Question: are you saving your intermediate results? x.apply() creates a copy of your original Series with the appropriate transformations applied to each element of the Series. See below for an example of how this might be affecting your code...
We'll start by confirming that word_tokenize() works on a sample snippet of text.
>>> import pandas as pd
>>> from nltk import word_tokenize
>>> word_tokenize('hello how are you') # confirming that word_tokenize works.
['hello', 'how', 'are', 'you']
Then let's create a Series to play with.
>>> s = pd.Series(['hello how are you',
'lorem ipsum isumming lorems',
'more stuff in a line'])
>>> print(s)
0 hello how are you
1 lorem ipsum isumming lorems
2 more stuff in a line
dtype: object
Executing word_tokenize using the apply() function on an interactive Python prompt shows that it tokenizes...
But doesn't indicate that this is a copy... not a permanent change to s
>>> s.apply(word_tokenize)
0 [hello, how, are, you]
1 [lorem, ipsum, isumming, lorems]
2 [more, stuff, in, a, line]
dtype: object
In fact, we can print s to show that it is unchanged...
>>> print(s)
0 hello how are you
1 lorem ipsum isumming lorems
2 more stuff in a line
dtype: object
If, instead, we supply a label, in this case wt to the results of the apply() function call it allows us to save the results permanently. Which we can see by printing wt.
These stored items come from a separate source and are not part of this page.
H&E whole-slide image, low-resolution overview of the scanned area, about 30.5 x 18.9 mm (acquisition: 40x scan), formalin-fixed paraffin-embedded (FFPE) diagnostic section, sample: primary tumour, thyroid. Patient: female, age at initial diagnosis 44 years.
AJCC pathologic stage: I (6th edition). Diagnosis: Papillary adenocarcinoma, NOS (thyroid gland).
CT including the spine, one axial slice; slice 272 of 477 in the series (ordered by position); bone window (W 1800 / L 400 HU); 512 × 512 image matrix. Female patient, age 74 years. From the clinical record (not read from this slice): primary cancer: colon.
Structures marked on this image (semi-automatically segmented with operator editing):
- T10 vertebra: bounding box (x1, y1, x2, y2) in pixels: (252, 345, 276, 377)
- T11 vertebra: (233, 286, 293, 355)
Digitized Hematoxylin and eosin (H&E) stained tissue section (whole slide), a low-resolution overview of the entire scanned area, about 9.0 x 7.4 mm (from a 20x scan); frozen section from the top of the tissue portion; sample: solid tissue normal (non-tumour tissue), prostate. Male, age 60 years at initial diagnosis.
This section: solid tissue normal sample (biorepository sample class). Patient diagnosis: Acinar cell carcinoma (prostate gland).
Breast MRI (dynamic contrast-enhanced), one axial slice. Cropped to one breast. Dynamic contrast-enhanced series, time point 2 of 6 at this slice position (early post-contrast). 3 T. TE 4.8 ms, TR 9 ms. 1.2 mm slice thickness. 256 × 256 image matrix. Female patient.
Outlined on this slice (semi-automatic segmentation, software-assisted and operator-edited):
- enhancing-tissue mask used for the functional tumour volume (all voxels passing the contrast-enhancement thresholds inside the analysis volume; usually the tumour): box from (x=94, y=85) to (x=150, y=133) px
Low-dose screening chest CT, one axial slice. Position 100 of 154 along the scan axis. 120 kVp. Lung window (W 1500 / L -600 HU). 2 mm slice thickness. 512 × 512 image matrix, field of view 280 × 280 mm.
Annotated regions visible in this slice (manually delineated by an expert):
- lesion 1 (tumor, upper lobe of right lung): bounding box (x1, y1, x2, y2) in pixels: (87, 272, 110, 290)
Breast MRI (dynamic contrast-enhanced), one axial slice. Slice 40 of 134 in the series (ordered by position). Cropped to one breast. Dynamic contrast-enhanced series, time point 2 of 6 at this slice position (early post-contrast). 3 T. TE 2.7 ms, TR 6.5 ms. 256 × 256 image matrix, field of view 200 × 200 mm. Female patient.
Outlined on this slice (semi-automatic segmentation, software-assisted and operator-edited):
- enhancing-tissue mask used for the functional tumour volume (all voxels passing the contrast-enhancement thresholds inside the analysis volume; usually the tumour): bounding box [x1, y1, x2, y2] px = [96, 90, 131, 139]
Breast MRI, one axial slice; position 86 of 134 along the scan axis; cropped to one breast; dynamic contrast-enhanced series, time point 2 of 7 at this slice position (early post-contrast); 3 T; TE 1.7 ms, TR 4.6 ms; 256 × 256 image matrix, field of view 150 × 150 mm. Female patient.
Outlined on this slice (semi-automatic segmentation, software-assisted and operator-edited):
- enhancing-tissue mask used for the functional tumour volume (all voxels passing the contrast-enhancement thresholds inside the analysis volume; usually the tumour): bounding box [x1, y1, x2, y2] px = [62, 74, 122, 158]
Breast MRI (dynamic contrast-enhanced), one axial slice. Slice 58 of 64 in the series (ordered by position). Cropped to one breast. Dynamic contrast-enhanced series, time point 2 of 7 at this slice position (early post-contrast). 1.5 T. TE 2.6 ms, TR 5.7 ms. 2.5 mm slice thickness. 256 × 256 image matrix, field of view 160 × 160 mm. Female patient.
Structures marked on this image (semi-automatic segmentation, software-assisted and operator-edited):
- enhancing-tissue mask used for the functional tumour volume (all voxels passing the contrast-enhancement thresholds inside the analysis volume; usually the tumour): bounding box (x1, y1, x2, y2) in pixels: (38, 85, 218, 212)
>>> wt = s.apply(word_tokenize)
>>> print(wt)
0 [hello, how, are, you]
1 [lorem, ipsum, isumming, lorems]
2 [more, stuff, in, a, line]
dtype: object
Doing this on an interactive prompt allows us to more easily detect such a condition, but running it in a script sometimes means that the fact that a copy was produced will pass silently and without indication.